Back on topic.



I found a great article in the SandMUtopian Guardian (#36) about "Body Size and BDSM". Unfortunately the article is not available on line, but you can purchase the back issue for only $6. The URL is: http://www.aswgt.com/html/sandmutopian_guardian.html

I have excerpted a few lines from the piece that really struck home for me. I would recommend getting a copy and reading all of it. Also I have included the author's sources for his article below.

"Body Size and BDSM", Michael P. Marks, Ph.D.

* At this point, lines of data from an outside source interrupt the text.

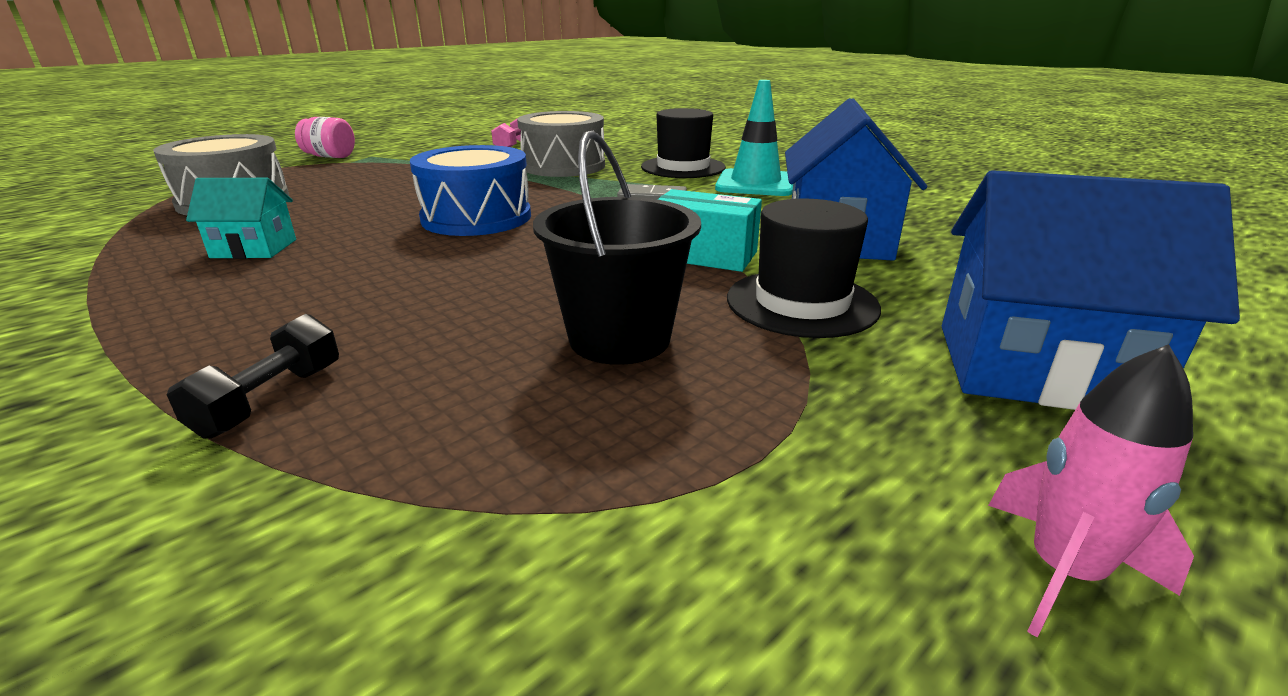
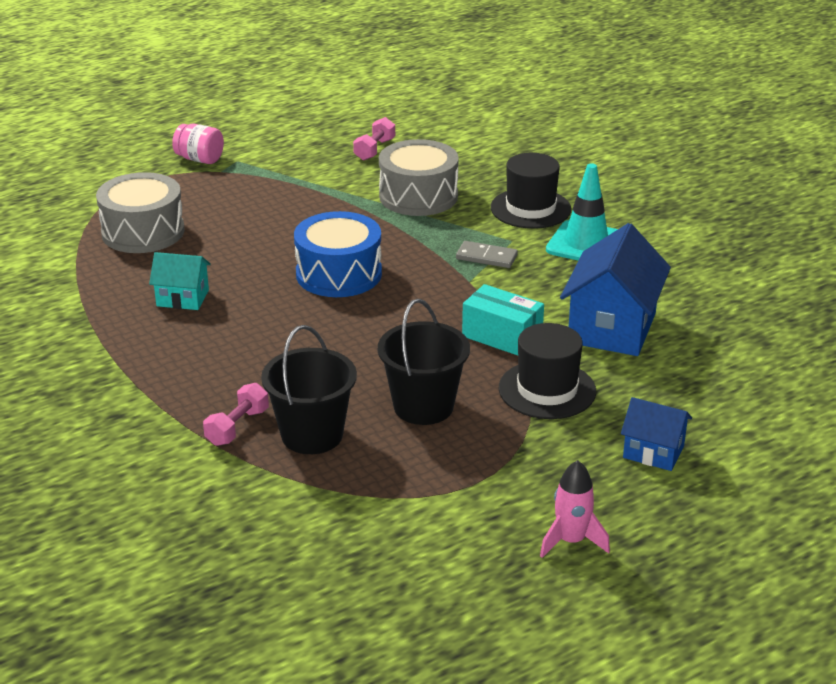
camera: 10 degrees right, 5 degrees up
black dumbbell [167,314,339,439] -> pink dumbbell [203,383,269,446]
blue house [942,170,1240,410] -> blue house [621,397,692,471], size x0.55
none -> black bucket [261,325,357,454]

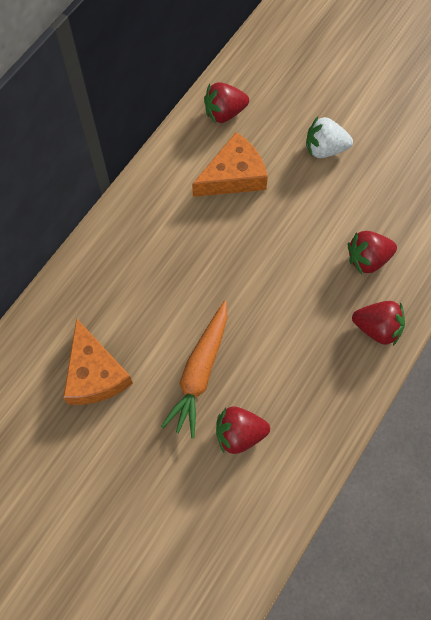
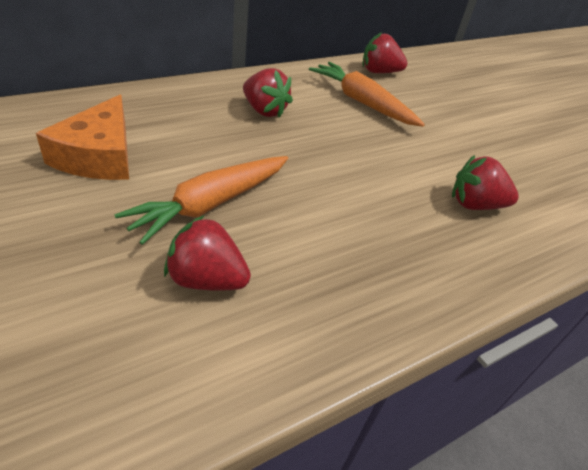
camera: 20 degrees right, 25 degrees down
orange cheese [192,132,268,197] -> orange carrot [309,62,425,127]
white strawberry [306,117,353,158] -> none
red strawberry [352,301,405,346] -> red strawberry moved to [243,68,293,118]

"Michael Foucault, the late French Philosopher, wrote extensively on the role the human body has played in social and political development in the West over several thousand years”. Foucault’s thesis is that the body is a site where society plays out struggles over power… In his work on human sexuality Foucault argued “that sexuality is not something that people are born with, but constitutes a construct by which society names certain identities and practices as ‘normal’, and then proscribes behaviors that have been deemed illegitimate. Specifically, sexuality is constructed as embodying heterosexual intercourse, with auto-eroticism and homosexuality as uniquely prohibited practices”.
This was later picked up by Judith Butler, who wrote “the homosexual identities, as well as behaviors, are explicitly outlawed by the language that society uses to describe what is considered as the appropriate human condition”. “For Foucault, the body is where society invests itself; the way the body is named, medically treated, punished, and sexualized is a political act. For Butler, society ‘inscribes’ itself on the body through language.” Foucault suggested that the traditional regime of sexuality, which normalizes heterosexual acts and makes all other behaviors deviant, be replaced with a shifting repertoire of what he called ‘bodily pleasures’. While he did not specify this range of activities, Foucault’s followers have suggested that they include things such as gay sex, fisting, and sadomasochism.
The author Marks “believes that BDSM, seen in this light, is by its very nature, an act of political resistance. In doing so people who engage in BDSM activities shift the focus away from bodily objectification, which includes the denigration of people who do not adhere to accepted standards of body size, and re-ploy the language of sexuality against out oppressors”. Seen in this light, “BDSMers have an obligation inherent to resist the normalizing effects of objectification inherent in the dominant regime of sexuality that governs our bodies. Bigotries of any type have no place in our (the BDSM) community. While discussions of body size should be entertained, arbitrary prejudices against obesity are self-defeating because they sustain the oppressive discourse which not only marginalizes people of non-standard body size, but everyone who does not adhere to accepted and sanctioned sexual practices”.
“Instead, a commitment to the bodily pleasures inherent in BDSM permits us to escape the dominant culture’s emphasis on institutionalized normality, and embrace an alternate discourse which has the potential for sexual liberation”.

Butler, J (1993). Gender trouble: Feminism and subversion of identity. (New Your, Routledge).
__(1993). Bodies that matter: On the discursive limits of sex. (New York: Pantheon books).
Foucault, M. (1978). The history of sexuality: Volume I: An introduction. (New York: Pantheon Books).
__ (1980). Power/Knowledge: Selected interviews and other writings, 1972-1977. ed. C. Gordon. (New York: Pantheon Books.
__ (1995). Discipline and punish: The birth of the prison. Translated by A. Sheridan (New York: Vintage Books).